Der 13. Zivilsenat des Oberlandesgerichts Düsseldorf hat unter dem Vorsitz von Reinhart Schulz entschieden, wegen der Abgasmanipulation bei dem verbauten Dieselmotor der Motorbaureihe EA189 EU 5 könne der Käufer eines VW Passat Variant vom Kaufvertrag zurücktreten (Urteil vom 17. Oktober 2019, Aktenzeichen I-13 U 106/18). Wegen des zerstörten Vertrauensverhältnisses zum Hersteller des Fahrzeugs sei dem Käufer eine Fristsetzung zur Nacherfüllung nicht zumutbar gewesen.

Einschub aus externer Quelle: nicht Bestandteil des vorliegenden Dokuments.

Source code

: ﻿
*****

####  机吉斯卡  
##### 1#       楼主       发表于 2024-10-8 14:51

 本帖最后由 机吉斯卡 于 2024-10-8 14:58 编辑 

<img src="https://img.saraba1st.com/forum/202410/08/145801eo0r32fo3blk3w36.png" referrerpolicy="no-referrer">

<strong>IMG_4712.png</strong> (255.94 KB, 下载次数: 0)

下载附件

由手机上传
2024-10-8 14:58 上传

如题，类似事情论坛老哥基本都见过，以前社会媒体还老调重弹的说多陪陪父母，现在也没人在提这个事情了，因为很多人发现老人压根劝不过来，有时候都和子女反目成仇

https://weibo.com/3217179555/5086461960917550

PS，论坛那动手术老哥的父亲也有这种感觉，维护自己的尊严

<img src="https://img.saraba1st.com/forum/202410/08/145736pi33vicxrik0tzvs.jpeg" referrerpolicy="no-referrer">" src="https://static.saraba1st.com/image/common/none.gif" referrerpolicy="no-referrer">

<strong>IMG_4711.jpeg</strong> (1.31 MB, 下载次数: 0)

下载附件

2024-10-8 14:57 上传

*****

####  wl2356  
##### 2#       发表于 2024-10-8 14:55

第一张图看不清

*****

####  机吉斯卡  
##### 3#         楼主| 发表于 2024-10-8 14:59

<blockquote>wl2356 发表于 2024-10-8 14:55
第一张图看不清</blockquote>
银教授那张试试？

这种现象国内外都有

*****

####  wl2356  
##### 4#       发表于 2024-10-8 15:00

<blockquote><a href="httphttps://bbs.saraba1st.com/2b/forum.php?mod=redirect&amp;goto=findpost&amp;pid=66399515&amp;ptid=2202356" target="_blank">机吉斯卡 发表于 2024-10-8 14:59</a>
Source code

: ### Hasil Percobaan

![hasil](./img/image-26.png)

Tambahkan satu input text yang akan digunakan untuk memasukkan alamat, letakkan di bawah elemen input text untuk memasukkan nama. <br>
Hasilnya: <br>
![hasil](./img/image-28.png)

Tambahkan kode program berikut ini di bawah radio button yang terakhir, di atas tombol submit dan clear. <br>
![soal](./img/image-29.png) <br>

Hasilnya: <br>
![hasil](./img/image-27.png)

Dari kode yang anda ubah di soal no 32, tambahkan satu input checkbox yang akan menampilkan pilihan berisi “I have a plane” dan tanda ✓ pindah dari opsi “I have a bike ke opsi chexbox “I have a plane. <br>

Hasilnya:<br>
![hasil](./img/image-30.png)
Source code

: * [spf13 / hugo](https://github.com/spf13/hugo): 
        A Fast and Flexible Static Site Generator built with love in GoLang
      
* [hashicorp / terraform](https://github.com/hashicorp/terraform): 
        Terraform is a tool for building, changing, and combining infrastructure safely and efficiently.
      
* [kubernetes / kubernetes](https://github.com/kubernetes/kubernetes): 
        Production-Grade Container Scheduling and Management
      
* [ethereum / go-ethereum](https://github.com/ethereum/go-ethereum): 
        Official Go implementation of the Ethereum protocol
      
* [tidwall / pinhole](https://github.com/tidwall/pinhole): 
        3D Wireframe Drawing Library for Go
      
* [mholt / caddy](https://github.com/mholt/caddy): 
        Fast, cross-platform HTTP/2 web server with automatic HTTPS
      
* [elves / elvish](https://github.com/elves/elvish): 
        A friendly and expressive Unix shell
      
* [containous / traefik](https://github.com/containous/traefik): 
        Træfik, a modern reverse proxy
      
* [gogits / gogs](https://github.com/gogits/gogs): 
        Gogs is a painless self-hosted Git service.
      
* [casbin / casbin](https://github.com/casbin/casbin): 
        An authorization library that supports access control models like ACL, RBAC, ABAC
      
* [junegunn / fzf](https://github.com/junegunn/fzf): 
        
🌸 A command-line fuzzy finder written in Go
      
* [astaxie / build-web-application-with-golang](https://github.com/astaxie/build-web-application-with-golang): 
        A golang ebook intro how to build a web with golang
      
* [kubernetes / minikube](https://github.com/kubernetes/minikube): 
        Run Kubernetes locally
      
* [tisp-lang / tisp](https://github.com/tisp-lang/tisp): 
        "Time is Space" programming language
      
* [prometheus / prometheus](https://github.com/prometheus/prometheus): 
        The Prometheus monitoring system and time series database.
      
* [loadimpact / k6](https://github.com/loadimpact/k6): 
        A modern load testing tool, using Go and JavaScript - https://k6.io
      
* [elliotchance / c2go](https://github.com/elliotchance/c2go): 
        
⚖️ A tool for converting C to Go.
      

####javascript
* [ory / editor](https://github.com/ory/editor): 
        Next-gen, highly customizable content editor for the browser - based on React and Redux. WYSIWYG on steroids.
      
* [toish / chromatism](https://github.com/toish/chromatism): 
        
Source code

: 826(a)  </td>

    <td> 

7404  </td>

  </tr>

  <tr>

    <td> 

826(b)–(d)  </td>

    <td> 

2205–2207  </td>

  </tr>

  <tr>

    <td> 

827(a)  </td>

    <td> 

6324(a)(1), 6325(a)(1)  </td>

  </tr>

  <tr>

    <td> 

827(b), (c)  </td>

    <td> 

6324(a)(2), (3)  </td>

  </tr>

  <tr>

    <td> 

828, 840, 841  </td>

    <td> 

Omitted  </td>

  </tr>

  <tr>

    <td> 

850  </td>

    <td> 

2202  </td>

Der Händler in Düsseldorf muss nun dem Käufer aus Bergisch Gladbach den Kaufpreis erstatten und darauf Verzugszinsen zahlen, da der Käufer das Fahrzeug schon im Jahr 2016 zurückgeben wollte, was der Händler verweigerte. Umgekehrt muss sich der Käufer eine Nutzungsentschädigung für jeden mit dem Fahrzeug zurückgelegten Kilometer anrechnen lassen. Soweit der Käufer weitergehende Aufwendungen wie die Miete für die Garage des Fahrzeugs, Kleiderbügel, einen Smartphone-Adapter und dergleichen ersetzt haben wollte, hatte er damit keinen Erfolg.

Die Revision zum Bundesgerichtshof hat der Senat nicht zugelassen.